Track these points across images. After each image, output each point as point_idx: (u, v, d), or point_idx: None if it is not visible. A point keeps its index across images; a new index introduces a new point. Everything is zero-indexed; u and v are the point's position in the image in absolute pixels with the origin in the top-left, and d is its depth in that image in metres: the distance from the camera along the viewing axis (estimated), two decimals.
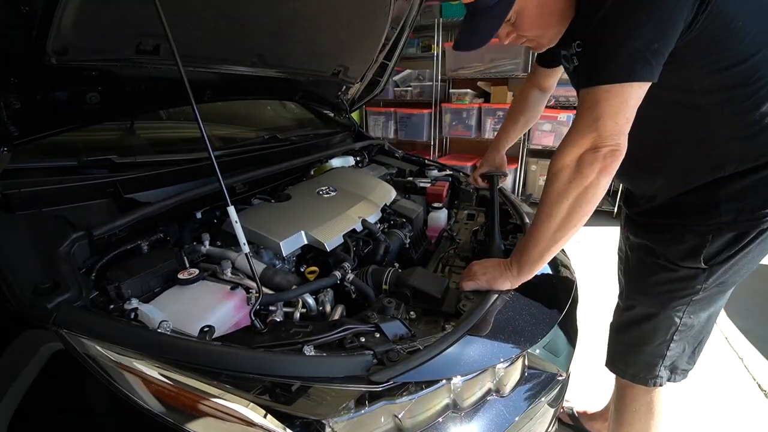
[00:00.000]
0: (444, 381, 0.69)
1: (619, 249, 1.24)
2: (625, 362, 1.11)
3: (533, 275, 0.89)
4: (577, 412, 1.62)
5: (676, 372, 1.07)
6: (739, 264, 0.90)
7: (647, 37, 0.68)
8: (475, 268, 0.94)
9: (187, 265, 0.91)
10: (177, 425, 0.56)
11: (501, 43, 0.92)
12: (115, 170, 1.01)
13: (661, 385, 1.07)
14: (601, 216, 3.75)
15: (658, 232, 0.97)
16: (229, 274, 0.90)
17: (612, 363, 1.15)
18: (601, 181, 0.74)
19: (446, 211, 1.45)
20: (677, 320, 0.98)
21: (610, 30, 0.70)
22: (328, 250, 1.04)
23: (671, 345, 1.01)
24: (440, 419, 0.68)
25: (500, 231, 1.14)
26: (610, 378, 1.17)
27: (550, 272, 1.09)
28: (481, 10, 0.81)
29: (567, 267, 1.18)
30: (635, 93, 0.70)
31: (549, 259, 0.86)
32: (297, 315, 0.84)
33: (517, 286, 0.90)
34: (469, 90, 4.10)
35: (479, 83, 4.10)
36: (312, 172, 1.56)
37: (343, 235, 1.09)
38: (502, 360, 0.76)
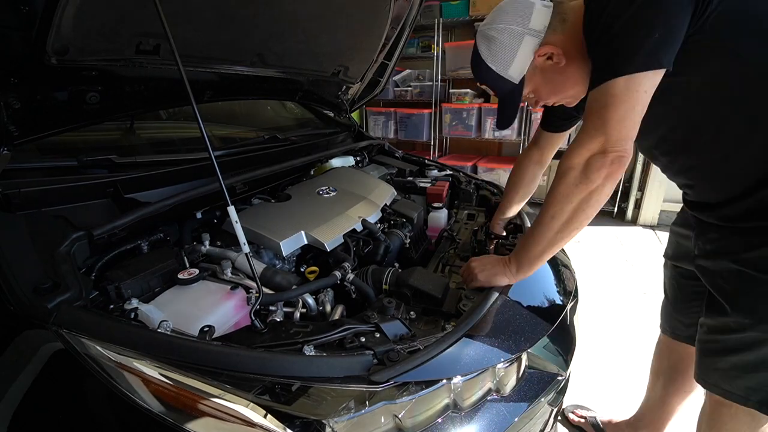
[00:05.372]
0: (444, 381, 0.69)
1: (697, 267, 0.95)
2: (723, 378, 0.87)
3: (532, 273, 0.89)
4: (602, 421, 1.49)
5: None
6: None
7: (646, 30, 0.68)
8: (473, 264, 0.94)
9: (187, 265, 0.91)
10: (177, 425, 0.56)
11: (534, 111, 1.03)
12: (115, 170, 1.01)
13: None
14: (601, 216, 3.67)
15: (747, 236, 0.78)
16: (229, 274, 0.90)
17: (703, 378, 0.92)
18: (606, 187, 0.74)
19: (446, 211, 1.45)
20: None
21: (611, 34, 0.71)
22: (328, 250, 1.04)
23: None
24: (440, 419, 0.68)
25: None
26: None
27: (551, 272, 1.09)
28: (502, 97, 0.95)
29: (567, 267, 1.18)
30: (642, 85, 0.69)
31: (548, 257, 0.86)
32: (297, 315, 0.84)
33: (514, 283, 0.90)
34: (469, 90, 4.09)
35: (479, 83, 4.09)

════════════════

> What the task asks: Every line from the one containing "34: (469, 90, 4.10)" to the end of the material above is to be returned exactly, with the pictures left out.

> Reply to the task:
34: (469, 90, 4.10)
35: (479, 83, 4.10)
36: (312, 172, 1.56)
37: (343, 235, 1.09)
38: (502, 360, 0.76)
[00:05.372]
0: (444, 381, 0.69)
1: (697, 267, 0.95)
2: (723, 378, 0.87)
3: (532, 273, 0.89)
4: (602, 421, 1.49)
5: None
6: None
7: (646, 30, 0.68)
8: (473, 264, 0.94)
9: (187, 265, 0.91)
10: (177, 425, 0.56)
11: (534, 111, 1.03)
12: (115, 170, 1.01)
13: None
14: (601, 216, 3.67)
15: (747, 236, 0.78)
16: (229, 274, 0.90)
17: (703, 378, 0.92)
18: (606, 187, 0.74)
19: (446, 211, 1.45)
20: None
21: (611, 34, 0.71)
22: (328, 250, 1.04)
23: None
24: (440, 419, 0.68)
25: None
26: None
27: (551, 272, 1.09)
28: (502, 97, 0.95)
29: (567, 267, 1.18)
30: (642, 85, 0.69)
31: (548, 257, 0.86)
32: (297, 315, 0.84)
33: (514, 283, 0.90)
34: (469, 90, 4.09)
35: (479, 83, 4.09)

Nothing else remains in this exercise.